読書室とは
元司書の方を囲んでのきらくな集まりです。
本のテーマは決めますが、事前に読んでくる必要とか宿題はありません。
Sさんは高校で司書をしていましたが、高校生との間で会話が成り立たないのに悩んだそうです。本を薦めたいのに、聞く耳を持たないというか、とっかかりがなくてこちらを向かせることができないとか。
退職した今は女性たちの集まる場で、自分の好きな女性作家やその作品を語ることができるのがとても幸せとおっしゃっています。
読書室を企画運営しているのは「すてーじ・刻」というスペースです。女性が自分たちの「見たい・知りたい・楽しみたい」を実現するというコンセプト。
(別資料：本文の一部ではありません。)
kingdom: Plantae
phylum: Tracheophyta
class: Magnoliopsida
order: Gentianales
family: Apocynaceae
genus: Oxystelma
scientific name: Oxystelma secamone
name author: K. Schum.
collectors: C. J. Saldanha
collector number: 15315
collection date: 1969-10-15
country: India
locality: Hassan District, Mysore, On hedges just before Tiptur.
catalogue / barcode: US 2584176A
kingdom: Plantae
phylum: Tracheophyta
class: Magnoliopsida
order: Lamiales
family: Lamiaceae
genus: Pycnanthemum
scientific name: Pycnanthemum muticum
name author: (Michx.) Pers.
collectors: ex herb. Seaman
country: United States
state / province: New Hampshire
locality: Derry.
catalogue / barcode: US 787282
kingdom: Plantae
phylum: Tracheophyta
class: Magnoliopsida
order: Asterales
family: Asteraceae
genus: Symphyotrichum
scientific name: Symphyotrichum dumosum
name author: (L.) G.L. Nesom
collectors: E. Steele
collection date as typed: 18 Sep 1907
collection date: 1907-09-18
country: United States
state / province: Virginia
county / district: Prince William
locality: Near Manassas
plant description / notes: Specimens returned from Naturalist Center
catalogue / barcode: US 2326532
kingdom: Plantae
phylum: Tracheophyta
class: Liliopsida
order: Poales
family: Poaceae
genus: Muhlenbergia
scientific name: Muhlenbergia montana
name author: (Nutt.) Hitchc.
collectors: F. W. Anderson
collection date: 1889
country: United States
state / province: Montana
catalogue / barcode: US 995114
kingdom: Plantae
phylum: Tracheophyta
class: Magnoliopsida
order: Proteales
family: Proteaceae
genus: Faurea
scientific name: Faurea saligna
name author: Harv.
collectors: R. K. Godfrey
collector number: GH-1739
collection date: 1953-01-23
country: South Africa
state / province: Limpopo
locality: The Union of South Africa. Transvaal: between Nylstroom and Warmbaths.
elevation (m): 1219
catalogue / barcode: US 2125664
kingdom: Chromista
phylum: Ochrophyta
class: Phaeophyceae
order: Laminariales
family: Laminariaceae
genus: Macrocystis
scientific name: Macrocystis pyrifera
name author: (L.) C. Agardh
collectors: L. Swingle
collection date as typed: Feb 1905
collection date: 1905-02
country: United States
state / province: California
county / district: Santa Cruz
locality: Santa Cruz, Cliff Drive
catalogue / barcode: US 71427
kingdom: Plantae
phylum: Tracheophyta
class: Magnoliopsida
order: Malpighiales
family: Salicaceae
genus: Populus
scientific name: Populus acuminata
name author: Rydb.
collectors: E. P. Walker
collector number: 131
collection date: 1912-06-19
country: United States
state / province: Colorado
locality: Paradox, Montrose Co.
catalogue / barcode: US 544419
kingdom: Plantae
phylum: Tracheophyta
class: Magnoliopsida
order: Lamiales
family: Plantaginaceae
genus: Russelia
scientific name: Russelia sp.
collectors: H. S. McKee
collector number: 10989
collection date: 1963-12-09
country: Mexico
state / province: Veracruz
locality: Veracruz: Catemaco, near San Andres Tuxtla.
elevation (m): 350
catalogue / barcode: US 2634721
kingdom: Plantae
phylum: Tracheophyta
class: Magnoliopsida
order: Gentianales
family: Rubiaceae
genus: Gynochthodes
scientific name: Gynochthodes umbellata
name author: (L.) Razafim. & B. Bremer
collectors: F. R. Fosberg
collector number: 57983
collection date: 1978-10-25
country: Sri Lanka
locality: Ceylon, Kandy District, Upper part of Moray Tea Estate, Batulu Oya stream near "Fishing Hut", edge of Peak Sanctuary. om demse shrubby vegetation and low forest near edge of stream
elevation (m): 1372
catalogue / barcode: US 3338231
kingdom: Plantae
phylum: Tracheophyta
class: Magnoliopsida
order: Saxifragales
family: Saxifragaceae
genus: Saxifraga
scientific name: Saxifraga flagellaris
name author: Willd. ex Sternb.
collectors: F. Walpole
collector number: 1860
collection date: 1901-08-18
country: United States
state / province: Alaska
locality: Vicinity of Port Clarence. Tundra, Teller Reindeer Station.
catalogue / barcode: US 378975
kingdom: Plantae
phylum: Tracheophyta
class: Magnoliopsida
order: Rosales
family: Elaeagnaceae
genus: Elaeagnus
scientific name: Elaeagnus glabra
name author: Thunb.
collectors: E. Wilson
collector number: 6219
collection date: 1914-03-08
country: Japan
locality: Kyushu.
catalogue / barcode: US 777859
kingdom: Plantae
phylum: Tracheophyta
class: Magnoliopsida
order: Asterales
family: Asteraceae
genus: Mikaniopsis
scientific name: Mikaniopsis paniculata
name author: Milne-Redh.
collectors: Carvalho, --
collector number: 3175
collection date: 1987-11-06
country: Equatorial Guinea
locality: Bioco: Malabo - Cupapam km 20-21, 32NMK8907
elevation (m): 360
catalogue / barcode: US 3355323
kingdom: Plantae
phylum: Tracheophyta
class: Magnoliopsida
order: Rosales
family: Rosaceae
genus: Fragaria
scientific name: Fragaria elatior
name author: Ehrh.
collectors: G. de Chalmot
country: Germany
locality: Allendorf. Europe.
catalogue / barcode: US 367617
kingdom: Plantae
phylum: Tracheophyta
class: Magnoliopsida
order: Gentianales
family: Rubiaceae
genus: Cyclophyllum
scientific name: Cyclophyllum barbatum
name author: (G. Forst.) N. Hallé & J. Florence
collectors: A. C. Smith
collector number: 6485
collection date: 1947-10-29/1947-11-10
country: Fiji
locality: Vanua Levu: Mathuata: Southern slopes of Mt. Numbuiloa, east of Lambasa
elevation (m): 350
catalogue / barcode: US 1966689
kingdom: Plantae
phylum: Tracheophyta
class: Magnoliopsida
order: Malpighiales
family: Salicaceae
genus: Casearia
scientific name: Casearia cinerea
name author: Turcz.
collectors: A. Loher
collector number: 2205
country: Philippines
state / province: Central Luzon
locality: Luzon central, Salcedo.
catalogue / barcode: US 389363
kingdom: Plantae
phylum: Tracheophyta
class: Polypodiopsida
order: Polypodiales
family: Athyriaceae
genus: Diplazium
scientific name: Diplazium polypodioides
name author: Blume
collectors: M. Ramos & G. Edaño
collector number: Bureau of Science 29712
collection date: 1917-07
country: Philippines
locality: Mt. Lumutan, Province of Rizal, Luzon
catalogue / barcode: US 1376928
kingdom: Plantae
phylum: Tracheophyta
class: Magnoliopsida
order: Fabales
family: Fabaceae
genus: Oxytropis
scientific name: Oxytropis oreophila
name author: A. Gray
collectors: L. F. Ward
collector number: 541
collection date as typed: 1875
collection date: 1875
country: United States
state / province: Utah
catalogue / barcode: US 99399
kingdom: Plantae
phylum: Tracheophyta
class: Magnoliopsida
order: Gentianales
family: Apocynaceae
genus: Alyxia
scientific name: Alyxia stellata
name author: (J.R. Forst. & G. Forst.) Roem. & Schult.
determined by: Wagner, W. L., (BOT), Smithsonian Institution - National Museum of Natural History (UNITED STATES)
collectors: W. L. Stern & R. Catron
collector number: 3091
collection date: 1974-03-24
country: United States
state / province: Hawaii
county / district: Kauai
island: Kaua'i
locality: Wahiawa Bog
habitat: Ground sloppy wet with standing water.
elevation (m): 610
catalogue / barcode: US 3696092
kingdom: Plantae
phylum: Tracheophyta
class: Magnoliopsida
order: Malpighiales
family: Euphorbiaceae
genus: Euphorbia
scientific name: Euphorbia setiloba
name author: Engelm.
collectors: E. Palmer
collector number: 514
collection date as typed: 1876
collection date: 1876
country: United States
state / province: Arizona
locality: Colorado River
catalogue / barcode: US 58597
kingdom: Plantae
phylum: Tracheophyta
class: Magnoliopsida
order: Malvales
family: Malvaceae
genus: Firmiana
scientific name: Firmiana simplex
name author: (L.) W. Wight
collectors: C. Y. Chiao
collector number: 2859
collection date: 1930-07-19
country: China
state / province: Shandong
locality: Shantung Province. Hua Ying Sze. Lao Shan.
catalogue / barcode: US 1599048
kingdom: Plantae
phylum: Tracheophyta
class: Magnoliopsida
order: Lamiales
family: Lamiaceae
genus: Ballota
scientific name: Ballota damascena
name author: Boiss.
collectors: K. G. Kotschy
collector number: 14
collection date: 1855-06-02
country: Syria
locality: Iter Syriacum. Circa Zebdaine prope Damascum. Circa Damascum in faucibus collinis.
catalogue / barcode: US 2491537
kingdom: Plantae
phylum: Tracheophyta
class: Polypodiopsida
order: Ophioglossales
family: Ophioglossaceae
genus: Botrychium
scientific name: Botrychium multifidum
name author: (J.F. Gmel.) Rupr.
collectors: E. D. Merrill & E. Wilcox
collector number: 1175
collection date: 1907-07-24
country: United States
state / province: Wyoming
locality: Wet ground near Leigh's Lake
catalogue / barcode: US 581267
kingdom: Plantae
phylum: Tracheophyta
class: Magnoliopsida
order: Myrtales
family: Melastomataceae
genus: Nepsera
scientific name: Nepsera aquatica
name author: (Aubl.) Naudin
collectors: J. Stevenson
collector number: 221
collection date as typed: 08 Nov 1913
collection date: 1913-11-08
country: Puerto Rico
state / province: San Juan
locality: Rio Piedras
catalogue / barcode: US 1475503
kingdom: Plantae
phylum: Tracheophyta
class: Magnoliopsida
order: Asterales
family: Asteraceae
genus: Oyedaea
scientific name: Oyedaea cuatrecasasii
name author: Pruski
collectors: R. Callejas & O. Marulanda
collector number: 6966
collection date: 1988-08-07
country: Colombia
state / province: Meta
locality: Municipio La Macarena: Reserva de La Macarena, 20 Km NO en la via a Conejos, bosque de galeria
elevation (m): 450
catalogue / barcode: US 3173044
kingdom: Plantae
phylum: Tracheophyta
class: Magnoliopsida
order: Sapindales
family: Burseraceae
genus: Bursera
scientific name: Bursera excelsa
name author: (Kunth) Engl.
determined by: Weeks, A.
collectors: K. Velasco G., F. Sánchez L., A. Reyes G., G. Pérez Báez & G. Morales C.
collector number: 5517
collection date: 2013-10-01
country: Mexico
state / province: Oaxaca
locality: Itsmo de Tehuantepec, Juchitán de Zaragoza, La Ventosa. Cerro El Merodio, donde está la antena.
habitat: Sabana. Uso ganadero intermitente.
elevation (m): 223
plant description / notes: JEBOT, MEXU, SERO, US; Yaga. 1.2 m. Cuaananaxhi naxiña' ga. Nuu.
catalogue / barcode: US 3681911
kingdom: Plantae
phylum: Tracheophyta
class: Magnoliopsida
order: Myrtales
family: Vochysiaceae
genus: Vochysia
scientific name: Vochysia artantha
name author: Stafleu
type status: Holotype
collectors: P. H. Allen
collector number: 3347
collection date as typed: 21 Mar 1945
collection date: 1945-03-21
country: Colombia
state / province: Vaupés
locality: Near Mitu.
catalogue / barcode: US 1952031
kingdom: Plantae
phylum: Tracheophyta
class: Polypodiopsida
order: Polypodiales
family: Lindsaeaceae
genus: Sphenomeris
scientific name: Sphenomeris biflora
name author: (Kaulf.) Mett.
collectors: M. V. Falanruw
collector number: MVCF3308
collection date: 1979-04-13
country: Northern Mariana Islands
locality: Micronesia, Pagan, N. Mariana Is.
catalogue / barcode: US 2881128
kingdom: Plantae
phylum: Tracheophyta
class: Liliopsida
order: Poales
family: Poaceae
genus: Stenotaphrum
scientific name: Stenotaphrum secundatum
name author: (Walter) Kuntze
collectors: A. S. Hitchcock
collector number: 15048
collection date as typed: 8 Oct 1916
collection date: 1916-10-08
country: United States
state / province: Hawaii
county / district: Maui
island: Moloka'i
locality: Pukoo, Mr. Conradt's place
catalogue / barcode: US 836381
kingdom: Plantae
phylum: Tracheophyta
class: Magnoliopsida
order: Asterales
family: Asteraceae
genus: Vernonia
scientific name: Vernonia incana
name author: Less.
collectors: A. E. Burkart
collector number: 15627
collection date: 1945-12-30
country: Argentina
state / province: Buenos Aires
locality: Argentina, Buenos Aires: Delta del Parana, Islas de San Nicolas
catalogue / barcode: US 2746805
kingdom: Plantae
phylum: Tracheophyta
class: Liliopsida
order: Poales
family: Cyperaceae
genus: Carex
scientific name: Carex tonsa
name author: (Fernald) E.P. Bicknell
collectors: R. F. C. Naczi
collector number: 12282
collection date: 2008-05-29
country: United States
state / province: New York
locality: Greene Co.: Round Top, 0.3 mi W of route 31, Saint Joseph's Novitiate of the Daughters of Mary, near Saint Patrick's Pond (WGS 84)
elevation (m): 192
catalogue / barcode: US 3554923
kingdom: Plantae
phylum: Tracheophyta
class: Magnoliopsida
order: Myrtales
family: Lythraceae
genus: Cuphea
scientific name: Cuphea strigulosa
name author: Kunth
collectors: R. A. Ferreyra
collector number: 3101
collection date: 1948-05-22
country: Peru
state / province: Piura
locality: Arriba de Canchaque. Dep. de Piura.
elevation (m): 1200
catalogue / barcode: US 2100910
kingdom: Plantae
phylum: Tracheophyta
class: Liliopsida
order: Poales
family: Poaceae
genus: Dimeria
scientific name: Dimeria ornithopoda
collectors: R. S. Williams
これからのイベントに参加ご希望の方は、HPからお問い合わせください。
基本3か月に一度
以前は2か月に一度だったのですが、Sさんは周到に準備をなさる方ですので、体力的に大変だからと3か月に一度の開催になっています。
「かぐや姫」の物語を取り上げたときには、奈良の古いお寺とかゆかりの地を巡ってその場にたってみたりしたそうです。
今回は永井路子さんを取り上げて
「すてーじ・刻」のHPに載せる文章を書いたので、ここでも紹介します。
6月28日の読書室では、永井路子を取り上げました。
まず彼女の生い立ちと家族関係をじっくり解説しました。複雑な大人の事情があり、自立心が旺盛だったことなどが、のちに作品で取り上げる女性や描き方に大きく影響していると思われるのです。
『茜さす』上・下巻 新潮文庫
時代物を多く書いている永井路子の作品の中ですが、『茜さす』は現代女性が主人公となっています。その中に奈良を舞台にした古代皇室の愛と権力争いの物語も繰り込まれています。若いヒロインとその友人たち、作者を投影したかのような物知りで知的な叔母さんなど多数の女性が登場します。タイプの違う家庭問題や恋愛問題を描いていますが、その悩みは古代の女性たちも同じように悩み苦しんだのではないでしょうか?Sさんは描いている女性たちの紹介をしながら、作者はどういう風に思って描いているのかを解説してくださいました。参加者は、作者の永井路子への関心もどんどん増していきました。
終戦時20歳だった永井路子は、価値観の大転換を体験します。生い立ちの複雑さもあります。本当のところは何かを模索し、女性はもっと有能で影響力があったのではと歴史を探求していきます。興味と魅力の尽きない永井作品に、次回も永井路子さんを取り上げることにしました。